Azure Park Apartments was in trouble. Its 220 affordable garden apartments were just 85 percent occupied, far below the surrounding apartment market in Sacramento, Calif.
If so many of Azure Park’s garden apartments remained empty, the low-income housing tax credits (LIHTCs) would have eventually been reclaimed. “It would have been a recapture property,” says Natalia Williams, vice president of finance for Bayside Communities.
The old owners had piled debt onto the property during the real estate boom, and the property’s tax credits had been sold to a new investor as one piece of a portfolio. When the property went into receivership, the new investor was unwilling to rescue the property.
So Bayside came to the rescue with a commitment to keep the apartments affordable. Bayside took possession of the property Sept. 14 and is planning a full redevelopment including a new name: Lotus Landing.
Bayside has a similar story of revival and reinvention. It was formed in 2009 out of the bankruptcy of A.F. Evans Development, Inc. Williams, who had been the director of investment management at A.F. Evans, helped manage the transition. Before the financial crisis, A.F. Evans had a strong business managing more than 7,000 units of affordable housing. The firm owned partnership interests in 3,000 of those at 29 properties.

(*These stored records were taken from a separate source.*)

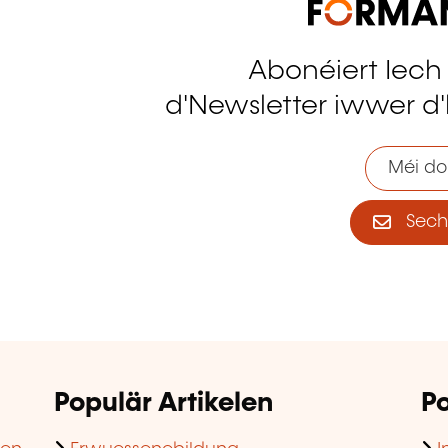
Abonéiert Iech
tagram
d'Newsletter iwwer d'
Méi do
Sech 
Populär Artikelen
Po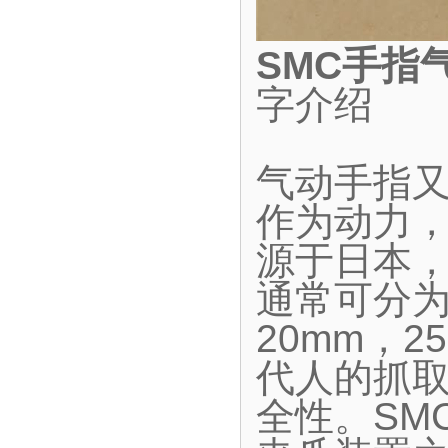
SMC手指
字介绍
气动手指
作为动力
源于日本
通常可分为
20mm，2
代人的抓
全性。SM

Unfortunately, A.F. Evans also had ventured into condo development, building three new projects from scratch and renovating a fourth. One of these sold to moderate-income homeowners according to plan. But in 2008, the other three were finished and ready to welcome new homeowners, just as the financial markets teetered on the brink.

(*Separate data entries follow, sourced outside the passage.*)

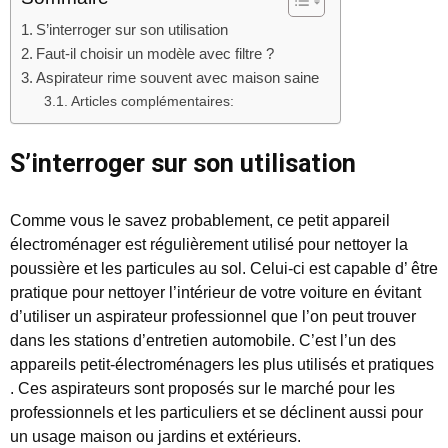
S’interroger sur son utilisation
Faut-il choisir un modèle avec filtre ?
Aspirateur rime souvent avec maison saine
Articles complémentaires:
S’interroger sur son utilisation
Comme vous le savez probablement, ce petit appareil
électroménager est régulièrement utilisé pour nettoyer la
poussière et les particules au sol. Celui-ci est capable d’ être
pratique pour nettoyer l’intérieur de votre voiture en évitant
d’utiliser un aspirateur professionnel que l’on peut trouver
dans les stations d’entretien automobile. C’est l’un des
appareils petit-électroménagers les plus utilisés et pratiques
. Ces aspirateurs sont proposés sur le marché pour les
professionnels et les particuliers et se déclinent aussi pour
un usage maison ou jardins et extérieurs.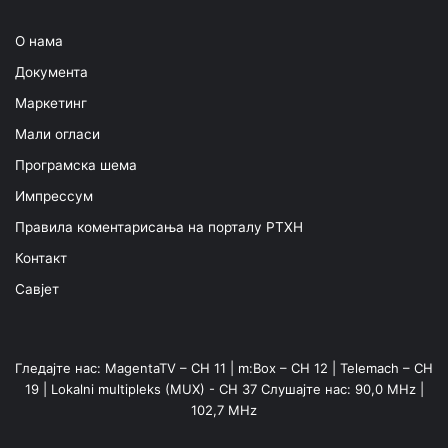
О нама
Документа
Маркетинг
Мали огласи
Програмска шема
Импрессум
Правила коментарисања на порталу РТХН
Контакт
Савјет
Гледајте нас: MagentaTV – CH 11 | m:Box – CH 12 | Telemach – CH
19 | Lokalni multipleks (MUX) - CH 37 Слушајте нас: 90,0 MHz |
102,7 MHz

Lenders seized the buildings, but their deflated value was not enough to repay the guarantees on the construction loans.
When A.F. Evans declared bankruptcy in May 2009, most of its development and corporate staff had been laid off, leaving about 300 property and asset managers. The company was marketed as a single entity.
Bayside Communities, a joint venture of Barker Pacific Group, Luzzatto Co., and Lion Real Estate Group, committed to purchase the properties and maintain their affordability commitments.
The biggest challenge was to transfer A.F. Evans’ ownership stake to the new ownership without disturbing the rest of the partnership agreements for a portfolio of 29 tax credit properties in California, Nevada, Oregon, and Washington. The stakeholders for each property often included LIHTC investors, lenders, state and local agencies, development partners, and resident groups.
A web of agreements protected the income restrictions at the properties. However, the stakeholders also needed to believe that the new owners had the capacity to comply with the rules that came along with these restrictions.
To prove this point, Williams used herself and the other 300 remaining staff from A.F. Evans who now work for Bayside in EPMI, its asset management division, as examples.
Their experience should help keep the portfolio operating smoothly for years to come.
“Natalia’s leadership, steadfastness, and positive demeanor has helped our company come through these hard times,” says Debra Weber Sobeck, president of EPMI.